* Start Given information *

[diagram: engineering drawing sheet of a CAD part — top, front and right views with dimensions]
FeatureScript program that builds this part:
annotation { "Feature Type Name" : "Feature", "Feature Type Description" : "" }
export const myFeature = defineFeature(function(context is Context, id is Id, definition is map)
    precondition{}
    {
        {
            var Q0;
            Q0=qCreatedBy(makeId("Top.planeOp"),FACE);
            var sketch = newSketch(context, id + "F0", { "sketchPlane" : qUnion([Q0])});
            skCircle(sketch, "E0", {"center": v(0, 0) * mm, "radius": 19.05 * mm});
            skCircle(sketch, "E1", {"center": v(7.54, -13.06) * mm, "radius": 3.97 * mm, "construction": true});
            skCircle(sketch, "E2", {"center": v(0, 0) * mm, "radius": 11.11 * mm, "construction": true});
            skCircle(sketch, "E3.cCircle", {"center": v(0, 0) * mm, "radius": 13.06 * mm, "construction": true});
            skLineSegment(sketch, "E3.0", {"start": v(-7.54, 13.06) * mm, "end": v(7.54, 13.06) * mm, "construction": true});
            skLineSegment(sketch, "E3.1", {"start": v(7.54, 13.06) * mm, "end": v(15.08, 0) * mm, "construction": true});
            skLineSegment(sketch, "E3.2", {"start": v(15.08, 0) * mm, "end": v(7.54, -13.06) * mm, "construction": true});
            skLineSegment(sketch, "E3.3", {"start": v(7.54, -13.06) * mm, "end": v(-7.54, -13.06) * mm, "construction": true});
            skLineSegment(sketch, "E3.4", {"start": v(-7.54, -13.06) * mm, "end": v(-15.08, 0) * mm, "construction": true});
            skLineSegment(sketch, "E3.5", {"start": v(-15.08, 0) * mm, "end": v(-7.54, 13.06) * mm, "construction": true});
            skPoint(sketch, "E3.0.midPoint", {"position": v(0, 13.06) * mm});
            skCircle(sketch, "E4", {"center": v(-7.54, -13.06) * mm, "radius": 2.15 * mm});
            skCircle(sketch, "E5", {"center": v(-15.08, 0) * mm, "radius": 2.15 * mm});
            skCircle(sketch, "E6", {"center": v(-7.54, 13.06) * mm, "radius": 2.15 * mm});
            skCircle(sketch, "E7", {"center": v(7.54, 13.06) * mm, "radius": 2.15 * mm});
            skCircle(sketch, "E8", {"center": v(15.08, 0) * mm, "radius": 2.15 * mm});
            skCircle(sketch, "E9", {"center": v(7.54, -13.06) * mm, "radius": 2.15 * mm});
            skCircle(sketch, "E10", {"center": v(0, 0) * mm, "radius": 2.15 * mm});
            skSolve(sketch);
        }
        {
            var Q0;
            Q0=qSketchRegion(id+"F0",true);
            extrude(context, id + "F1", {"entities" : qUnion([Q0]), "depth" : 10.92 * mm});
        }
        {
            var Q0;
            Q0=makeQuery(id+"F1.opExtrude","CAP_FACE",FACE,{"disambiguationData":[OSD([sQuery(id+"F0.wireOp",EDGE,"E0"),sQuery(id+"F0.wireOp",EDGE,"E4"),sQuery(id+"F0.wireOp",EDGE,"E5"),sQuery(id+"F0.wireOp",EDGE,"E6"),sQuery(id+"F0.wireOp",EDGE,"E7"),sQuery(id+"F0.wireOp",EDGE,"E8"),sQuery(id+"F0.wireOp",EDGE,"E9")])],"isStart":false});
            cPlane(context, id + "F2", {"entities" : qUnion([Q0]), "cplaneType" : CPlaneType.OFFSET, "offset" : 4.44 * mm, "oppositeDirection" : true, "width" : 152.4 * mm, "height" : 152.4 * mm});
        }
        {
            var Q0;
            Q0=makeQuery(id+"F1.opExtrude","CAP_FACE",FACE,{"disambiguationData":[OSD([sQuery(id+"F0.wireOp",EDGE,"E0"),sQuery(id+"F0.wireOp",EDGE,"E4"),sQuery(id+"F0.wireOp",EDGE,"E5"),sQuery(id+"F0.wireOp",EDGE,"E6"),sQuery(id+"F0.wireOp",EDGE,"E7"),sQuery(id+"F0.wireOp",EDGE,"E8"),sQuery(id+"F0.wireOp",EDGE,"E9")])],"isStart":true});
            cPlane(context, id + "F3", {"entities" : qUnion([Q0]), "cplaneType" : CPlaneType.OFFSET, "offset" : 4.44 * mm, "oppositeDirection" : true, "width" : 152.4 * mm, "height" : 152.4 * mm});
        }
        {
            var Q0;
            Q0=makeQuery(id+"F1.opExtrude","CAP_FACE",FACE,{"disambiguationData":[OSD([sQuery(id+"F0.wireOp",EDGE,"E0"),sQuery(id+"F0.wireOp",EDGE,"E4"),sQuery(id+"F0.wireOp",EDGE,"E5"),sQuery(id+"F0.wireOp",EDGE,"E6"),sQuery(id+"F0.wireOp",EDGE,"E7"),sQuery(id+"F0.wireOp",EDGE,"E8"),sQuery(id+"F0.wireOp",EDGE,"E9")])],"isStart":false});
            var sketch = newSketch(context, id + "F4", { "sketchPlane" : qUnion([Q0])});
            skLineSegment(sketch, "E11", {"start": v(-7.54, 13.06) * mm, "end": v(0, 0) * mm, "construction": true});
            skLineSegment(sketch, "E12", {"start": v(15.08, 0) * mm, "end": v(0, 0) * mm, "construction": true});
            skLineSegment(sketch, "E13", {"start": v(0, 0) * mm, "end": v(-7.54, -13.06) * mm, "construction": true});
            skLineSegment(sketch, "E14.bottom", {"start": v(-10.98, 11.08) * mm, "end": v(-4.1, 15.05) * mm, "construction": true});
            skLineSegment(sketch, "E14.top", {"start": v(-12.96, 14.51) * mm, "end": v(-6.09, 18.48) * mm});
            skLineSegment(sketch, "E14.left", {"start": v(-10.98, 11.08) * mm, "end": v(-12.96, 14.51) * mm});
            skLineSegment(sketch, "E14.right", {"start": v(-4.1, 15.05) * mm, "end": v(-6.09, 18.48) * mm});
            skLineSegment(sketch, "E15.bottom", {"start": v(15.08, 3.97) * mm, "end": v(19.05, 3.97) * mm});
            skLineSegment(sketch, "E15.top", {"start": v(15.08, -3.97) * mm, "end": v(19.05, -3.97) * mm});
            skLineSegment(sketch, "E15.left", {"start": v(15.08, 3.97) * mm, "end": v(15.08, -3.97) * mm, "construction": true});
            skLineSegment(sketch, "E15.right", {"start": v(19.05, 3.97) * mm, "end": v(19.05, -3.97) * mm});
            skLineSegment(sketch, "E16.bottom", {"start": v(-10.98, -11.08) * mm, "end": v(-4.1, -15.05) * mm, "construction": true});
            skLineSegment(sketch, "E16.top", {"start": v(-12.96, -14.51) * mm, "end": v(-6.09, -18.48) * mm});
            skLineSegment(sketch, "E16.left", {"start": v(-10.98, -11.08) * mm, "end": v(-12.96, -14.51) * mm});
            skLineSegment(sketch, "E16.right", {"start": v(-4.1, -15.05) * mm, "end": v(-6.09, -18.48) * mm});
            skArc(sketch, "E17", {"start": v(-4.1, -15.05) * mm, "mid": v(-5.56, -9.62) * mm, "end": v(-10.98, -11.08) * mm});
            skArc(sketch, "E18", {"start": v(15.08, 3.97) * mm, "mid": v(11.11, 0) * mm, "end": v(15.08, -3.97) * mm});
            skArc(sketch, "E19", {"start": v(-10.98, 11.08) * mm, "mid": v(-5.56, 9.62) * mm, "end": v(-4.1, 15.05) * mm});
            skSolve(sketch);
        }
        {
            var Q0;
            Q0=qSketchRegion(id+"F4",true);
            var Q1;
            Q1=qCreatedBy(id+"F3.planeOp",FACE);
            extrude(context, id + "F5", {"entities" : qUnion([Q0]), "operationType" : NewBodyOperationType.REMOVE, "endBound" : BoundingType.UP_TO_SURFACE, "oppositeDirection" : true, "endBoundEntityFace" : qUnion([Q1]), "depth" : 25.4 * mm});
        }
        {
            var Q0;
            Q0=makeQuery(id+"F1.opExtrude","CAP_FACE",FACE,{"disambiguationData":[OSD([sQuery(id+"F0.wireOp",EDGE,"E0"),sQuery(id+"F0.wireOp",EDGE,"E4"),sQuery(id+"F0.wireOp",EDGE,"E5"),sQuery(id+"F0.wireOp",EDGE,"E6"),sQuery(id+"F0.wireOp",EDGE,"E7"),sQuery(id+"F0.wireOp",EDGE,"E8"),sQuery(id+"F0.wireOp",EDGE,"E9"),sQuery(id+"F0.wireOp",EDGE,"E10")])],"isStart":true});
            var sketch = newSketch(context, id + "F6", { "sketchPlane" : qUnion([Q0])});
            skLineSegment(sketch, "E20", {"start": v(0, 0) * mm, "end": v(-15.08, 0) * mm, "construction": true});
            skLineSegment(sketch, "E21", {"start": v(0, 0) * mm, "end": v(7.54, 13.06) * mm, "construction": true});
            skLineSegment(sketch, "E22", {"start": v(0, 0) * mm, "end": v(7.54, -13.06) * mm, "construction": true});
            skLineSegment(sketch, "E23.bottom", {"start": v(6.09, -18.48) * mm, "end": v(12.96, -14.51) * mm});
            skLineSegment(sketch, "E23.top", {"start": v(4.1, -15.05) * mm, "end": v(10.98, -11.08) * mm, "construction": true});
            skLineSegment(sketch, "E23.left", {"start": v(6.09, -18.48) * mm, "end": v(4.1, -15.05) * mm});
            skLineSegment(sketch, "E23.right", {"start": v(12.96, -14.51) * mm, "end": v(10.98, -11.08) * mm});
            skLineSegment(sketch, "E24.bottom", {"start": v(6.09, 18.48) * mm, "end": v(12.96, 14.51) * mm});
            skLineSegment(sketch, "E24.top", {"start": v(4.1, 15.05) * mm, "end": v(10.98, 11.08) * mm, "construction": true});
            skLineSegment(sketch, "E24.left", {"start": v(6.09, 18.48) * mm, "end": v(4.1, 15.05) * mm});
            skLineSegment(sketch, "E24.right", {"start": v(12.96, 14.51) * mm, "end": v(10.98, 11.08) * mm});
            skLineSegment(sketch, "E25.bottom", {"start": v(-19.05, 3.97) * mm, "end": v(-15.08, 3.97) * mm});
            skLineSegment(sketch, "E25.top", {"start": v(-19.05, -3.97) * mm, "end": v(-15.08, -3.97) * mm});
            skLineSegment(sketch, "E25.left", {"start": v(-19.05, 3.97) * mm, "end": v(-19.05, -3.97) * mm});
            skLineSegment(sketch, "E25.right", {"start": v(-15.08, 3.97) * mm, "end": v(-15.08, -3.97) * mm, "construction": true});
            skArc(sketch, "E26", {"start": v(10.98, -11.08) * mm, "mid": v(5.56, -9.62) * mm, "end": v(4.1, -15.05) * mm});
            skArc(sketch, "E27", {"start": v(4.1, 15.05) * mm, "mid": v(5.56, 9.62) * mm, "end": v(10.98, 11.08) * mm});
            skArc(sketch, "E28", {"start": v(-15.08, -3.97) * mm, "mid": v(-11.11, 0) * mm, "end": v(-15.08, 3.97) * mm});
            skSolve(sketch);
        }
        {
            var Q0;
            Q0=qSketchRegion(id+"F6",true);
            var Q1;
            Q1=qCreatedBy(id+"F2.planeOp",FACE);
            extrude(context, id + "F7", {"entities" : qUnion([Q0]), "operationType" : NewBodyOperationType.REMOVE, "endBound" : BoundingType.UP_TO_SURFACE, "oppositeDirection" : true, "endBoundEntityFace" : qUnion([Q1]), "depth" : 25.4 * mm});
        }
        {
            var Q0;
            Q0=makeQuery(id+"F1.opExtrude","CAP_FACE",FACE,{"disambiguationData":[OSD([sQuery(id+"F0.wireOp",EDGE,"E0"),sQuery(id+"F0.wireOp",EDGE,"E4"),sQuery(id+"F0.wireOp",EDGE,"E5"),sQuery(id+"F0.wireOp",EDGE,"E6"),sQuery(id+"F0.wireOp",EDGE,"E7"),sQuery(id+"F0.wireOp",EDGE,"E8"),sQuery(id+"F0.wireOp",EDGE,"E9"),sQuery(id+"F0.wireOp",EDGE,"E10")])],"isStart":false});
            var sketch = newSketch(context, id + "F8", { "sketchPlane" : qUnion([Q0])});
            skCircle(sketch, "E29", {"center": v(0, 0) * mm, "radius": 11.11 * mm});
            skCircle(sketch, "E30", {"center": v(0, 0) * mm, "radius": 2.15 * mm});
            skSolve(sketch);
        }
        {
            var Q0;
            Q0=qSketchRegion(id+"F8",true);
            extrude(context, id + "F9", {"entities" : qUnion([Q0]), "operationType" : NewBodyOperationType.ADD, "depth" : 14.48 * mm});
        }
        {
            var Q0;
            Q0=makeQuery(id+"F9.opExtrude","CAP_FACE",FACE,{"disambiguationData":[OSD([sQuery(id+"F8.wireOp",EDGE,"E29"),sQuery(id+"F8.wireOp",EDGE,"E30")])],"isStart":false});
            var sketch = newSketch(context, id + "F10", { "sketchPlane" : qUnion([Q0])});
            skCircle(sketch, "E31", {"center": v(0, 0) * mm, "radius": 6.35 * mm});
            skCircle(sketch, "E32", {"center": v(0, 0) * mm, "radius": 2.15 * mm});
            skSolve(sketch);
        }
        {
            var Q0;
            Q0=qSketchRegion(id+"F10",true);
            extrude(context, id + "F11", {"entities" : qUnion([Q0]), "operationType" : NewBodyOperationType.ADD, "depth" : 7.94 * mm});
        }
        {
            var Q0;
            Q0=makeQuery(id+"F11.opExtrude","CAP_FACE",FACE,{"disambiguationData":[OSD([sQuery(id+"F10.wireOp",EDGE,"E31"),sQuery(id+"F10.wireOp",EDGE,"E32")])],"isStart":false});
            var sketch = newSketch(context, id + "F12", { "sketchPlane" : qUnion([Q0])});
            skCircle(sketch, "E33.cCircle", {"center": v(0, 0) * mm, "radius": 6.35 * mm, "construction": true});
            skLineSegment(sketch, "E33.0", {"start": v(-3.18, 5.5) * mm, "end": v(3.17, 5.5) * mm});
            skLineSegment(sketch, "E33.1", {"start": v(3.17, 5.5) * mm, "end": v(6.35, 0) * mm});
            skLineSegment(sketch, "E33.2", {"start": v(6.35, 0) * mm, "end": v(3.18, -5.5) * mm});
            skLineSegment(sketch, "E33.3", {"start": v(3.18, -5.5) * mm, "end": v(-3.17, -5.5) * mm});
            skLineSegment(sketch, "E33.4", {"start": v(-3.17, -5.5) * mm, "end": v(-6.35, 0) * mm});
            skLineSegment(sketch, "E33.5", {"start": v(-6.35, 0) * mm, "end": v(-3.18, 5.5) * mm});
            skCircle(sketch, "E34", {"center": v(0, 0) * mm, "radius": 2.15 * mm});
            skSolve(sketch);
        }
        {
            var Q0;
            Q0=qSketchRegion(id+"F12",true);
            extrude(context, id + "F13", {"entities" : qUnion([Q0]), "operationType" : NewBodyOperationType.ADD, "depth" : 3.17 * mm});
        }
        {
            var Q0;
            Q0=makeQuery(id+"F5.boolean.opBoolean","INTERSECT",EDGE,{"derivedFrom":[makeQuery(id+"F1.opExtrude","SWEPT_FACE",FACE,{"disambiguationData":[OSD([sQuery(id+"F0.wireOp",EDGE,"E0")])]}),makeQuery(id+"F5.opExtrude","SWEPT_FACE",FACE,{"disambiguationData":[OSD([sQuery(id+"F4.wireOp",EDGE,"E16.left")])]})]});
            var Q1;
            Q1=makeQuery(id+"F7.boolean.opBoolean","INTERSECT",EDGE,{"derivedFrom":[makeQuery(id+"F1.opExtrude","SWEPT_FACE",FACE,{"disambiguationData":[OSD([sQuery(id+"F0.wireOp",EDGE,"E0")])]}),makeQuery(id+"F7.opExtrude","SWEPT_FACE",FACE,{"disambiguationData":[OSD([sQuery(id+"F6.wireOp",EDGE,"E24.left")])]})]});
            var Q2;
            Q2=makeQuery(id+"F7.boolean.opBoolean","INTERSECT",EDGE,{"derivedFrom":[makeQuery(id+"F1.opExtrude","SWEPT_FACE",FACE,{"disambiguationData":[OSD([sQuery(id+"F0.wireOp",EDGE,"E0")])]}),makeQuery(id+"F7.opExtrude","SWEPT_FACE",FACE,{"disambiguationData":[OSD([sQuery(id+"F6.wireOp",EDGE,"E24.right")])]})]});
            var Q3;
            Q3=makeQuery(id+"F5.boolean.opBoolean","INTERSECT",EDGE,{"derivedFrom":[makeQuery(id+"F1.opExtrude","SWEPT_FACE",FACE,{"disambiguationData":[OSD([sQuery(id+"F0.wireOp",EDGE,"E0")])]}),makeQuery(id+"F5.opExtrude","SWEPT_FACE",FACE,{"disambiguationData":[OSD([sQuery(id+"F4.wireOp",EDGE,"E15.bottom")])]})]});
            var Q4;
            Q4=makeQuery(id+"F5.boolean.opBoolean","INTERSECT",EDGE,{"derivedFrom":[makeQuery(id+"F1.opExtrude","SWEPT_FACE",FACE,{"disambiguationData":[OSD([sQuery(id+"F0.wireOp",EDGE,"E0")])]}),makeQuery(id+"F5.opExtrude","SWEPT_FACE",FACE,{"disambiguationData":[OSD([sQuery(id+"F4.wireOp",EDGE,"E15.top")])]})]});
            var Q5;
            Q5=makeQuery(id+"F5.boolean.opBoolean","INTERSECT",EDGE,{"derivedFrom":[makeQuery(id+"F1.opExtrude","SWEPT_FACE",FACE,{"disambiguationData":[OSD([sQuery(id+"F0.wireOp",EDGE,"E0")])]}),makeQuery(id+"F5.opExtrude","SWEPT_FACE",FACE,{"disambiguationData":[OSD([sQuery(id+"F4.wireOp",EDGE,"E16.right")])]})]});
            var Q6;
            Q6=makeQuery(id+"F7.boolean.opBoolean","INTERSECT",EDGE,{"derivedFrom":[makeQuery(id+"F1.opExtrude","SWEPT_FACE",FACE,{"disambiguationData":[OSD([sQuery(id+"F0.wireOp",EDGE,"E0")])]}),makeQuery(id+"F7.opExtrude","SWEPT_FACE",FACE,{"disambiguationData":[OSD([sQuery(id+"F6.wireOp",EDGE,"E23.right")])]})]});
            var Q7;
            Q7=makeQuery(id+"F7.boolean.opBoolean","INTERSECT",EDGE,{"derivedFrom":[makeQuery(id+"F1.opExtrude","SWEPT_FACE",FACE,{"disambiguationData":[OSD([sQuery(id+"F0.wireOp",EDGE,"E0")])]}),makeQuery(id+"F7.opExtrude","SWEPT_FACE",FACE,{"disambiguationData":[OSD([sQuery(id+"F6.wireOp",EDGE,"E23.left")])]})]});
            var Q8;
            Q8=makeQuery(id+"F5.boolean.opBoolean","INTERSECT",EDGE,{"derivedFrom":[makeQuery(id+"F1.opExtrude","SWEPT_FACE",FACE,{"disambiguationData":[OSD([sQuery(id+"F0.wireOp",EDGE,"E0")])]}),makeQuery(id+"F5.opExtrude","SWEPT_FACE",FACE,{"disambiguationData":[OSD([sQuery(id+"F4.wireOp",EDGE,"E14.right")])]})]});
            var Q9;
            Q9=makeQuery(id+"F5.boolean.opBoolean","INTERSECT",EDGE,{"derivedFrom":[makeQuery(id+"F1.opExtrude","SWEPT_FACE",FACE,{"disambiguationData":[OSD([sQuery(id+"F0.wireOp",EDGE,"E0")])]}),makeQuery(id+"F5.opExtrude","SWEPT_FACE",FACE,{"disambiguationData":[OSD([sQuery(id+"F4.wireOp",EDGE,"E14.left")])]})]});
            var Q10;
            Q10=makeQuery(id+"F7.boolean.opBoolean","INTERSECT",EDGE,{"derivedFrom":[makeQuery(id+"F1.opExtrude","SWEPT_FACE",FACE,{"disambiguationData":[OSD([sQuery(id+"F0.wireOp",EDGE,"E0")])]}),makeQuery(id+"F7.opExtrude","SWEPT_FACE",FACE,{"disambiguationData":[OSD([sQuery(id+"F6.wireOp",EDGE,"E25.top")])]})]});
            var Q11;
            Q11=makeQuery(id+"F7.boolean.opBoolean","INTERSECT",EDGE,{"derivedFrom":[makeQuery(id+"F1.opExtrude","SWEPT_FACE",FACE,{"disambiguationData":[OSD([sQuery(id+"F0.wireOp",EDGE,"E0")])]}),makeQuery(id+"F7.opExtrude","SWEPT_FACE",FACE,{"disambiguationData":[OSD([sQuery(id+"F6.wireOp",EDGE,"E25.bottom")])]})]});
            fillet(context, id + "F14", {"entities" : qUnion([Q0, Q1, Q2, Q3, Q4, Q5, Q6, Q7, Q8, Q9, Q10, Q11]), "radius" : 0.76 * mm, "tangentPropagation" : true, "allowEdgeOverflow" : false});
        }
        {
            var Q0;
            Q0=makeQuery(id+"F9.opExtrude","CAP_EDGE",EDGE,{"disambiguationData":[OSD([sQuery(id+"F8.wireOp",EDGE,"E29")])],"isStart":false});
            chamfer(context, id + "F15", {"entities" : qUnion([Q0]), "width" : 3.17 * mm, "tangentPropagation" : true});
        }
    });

* End Given information *

> **Written instruction**: From the listing above, pick out every line that contains the string "planeOp".

> **Completed exercise**:
            Q0=qCreatedBy(makeId("Top.planeOp"),FACE);
            Q1=qCreatedBy(id+"F3.planeOp",FACE);
            Q1=qCreatedBy(id+"F2.planeOp",FACE);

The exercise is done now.